This temporal inconsistency between training and testing data poses a critical challenge: the mapping relationships learned by the model during training may become overly dependent on image characteristics specific to certain years, such as particular illumination conditions [
24,
25,
26]. When reconstructing images from other years, systematic differences in radiometric properties and textural features—caused by variations in imaging conditions, surface cover changes, and sensor characteristics across different years—can significantly degrade the model’s generalization performance [
27,
28,
29]. In remote sensing image analysis, such temporal distribution shifts are particularly pronounced due to the dynamic nature of land cover and environmental changes [
30,
31].
Although recent years have seen progress in adaptive methods in remote sensing, most studies have focused on spatial or sensor domain adaptation [
32,
33,
34,
35,
36]. For example, Liu et al. designed a self-attentive pyramid structure to capture interspectral self-similarity in the spatial domain, thereby increasing the receptive range of attention and improving the feature representation [
37]. Zheng et al. designed a neighboring spectral attention module to explicitly constrain the reconstructed hyperspectral image (HSI) to maintain the correlation among neighboring spectral bands [
38]. Zhang et al. proposed a Multi-Scale Feature Mapping Network (MSFMNet) based on cascaded residual learning to adaptively learn prior information of HSIs and spatial-spectral characteristics among different spectral segments [
39]. Nevertheless, research addressing feature distribution shifts caused by temporal evolution remains relatively limited [
40]. Traditional data augmentation methods, while capable of improving model robustness to geometric and radiometric variations to some extent, primarily increase data diversity through geometric transformations and color adjustments, yet they struggle to fundamentally model the intrinsic distribution shifts induced by temporal changes [
41,
42].
An important characteristic of the landscape in the study area is that it contains both changing and invariant elements over time. While natural features such as vegetation and water bodies vary with seasons and years, core elements—such as major architectural structures and road networks—typically exhibit high temporal stability.
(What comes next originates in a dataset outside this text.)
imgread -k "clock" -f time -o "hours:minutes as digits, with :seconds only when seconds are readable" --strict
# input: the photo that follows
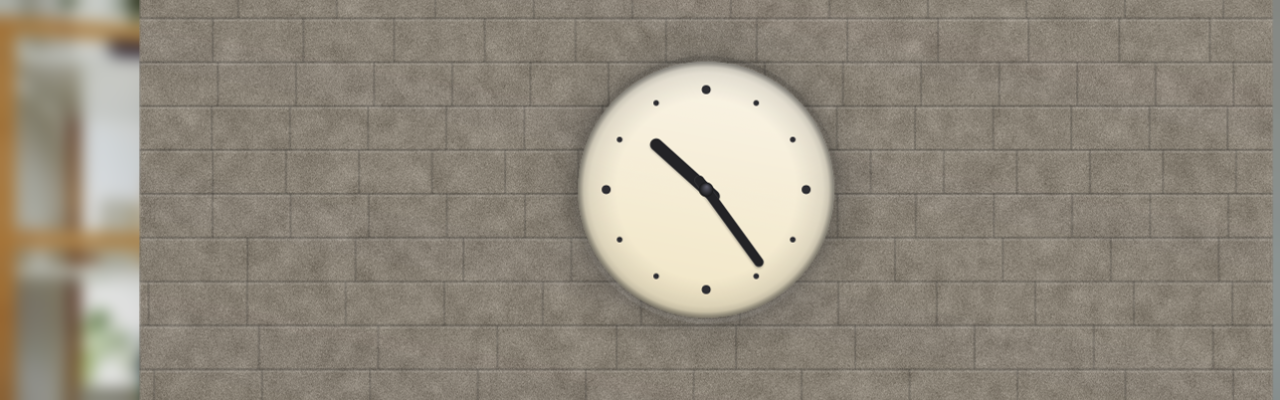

This observation offers an important insight: if a super-resolution model can be guided to focus more on these temporally stable structural features rather than components sensitive to transient appearance changes, and learn distribution shifts—such as those caused by sensor and illumination variations—from these stable features, it may be possible to enhance the model’s generalization capability when applied to data from new years.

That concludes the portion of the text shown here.